I am trying to predict the stock trend where 1 is the stock increases and 0 is the stock decreases on that particular day. My input features are close price, volume, current day trend and my output is the trend the next day. When applying XGBClassifier() I encounter an error:
ValueError Traceback (most recent call last)
<ipython-input-101-d14cdb520e55> in <module>
1 val = np.array(test[0, 0]).reshape(1, -1)
2
----> 3 pred = model.predict(val)
4 print(pred[0])
~/opt/anaconda3/lib/python3.8/site-packages/xgboost/sklearn.py in predict(self, data, output_margin, ntree_limit, validate_features, base_margin)
968 if ntree_limit is None:
969 ntree_limit = getattr(self, "best_ntree_limit", 0)
--> 970 class_probs = self.get_booster().predict(
971 test_dmatrix,
972 output_margin=output_margin,
~/opt/anaconda3/lib/python3.8/site-packages/xgboost/core.py in predict(self, data, output_margin, ntree_limit, pred_leaf, pred_contribs, approx_contribs, pred_interactions, validate_features, training)
1483
1484 if validate_features:
-> 1485 self._validate_features(data)
1486
1487 length = c_bst_ulong()
~/opt/anaconda3/lib/python3.8/site-packages/xgboost/core.py in _validate_features(self, data)

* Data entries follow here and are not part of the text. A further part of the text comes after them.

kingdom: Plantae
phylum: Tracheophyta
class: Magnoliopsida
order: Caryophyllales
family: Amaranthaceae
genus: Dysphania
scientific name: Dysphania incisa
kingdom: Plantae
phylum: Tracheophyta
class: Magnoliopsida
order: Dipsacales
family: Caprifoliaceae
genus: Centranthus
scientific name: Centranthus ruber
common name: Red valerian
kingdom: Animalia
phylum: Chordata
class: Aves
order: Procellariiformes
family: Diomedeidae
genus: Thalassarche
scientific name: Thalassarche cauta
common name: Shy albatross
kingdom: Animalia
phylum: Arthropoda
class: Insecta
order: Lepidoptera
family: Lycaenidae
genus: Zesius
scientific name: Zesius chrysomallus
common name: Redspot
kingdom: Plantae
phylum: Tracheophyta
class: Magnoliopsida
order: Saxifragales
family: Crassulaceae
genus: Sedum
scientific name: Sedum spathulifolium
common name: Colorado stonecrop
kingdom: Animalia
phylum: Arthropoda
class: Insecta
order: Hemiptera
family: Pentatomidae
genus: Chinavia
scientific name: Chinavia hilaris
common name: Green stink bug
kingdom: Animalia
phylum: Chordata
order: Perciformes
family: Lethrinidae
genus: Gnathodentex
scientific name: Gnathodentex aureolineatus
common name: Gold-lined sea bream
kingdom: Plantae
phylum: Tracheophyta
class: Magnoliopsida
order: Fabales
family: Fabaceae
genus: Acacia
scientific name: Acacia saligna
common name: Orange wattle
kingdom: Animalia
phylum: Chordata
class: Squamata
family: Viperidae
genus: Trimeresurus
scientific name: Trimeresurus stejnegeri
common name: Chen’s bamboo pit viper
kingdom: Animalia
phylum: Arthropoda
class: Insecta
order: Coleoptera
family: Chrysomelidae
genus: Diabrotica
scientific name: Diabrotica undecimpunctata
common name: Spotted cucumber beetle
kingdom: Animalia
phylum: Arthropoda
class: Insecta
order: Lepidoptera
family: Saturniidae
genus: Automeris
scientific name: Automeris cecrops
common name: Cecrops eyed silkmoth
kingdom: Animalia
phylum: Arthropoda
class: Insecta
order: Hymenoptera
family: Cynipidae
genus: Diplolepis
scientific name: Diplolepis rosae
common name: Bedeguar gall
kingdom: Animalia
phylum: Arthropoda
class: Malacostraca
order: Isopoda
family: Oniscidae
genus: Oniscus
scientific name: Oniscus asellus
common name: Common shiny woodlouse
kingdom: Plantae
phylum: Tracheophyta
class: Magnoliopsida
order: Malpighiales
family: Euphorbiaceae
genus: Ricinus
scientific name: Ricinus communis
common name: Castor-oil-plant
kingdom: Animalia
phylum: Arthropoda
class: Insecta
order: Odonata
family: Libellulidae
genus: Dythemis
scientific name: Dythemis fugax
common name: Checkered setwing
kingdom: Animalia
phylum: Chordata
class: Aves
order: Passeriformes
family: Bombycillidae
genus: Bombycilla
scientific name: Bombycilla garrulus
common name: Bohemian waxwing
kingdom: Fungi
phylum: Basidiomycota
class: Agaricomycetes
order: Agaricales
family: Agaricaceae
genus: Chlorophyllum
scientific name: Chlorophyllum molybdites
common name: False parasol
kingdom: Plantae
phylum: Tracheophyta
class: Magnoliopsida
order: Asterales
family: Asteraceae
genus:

2058 ', '.join(str(s) for s in my_missing))
2059
-> 2060 raise ValueError(msg.format(self.feature_names,
2061 data.feature_names))
2062
ValueError: feature_names mismatch: ['f0', 'f1', 'f2', 'f3'] ['f0']
expected f2, f1, f3 in input data
My code is as follows:
def xgb_predict(train, val):
train = np.array(train)
x, y = train[:, :-1], train[:, -1]
model = XGBClassifier()
model.fit(x, y)
val = np.array(val).reshape(1, -1)
pred = model.predict(val)
return pred[0]
xgb_predict(train, test[0, 0])
I receive an error on the 8th line. Thank you very much for the help:)
The column selection of your test data must be done as you do for the train data. This means that your last line should be:
xgb_predict(train, test[0, :-1])
so you can select all columns/features but the last one which is the target value.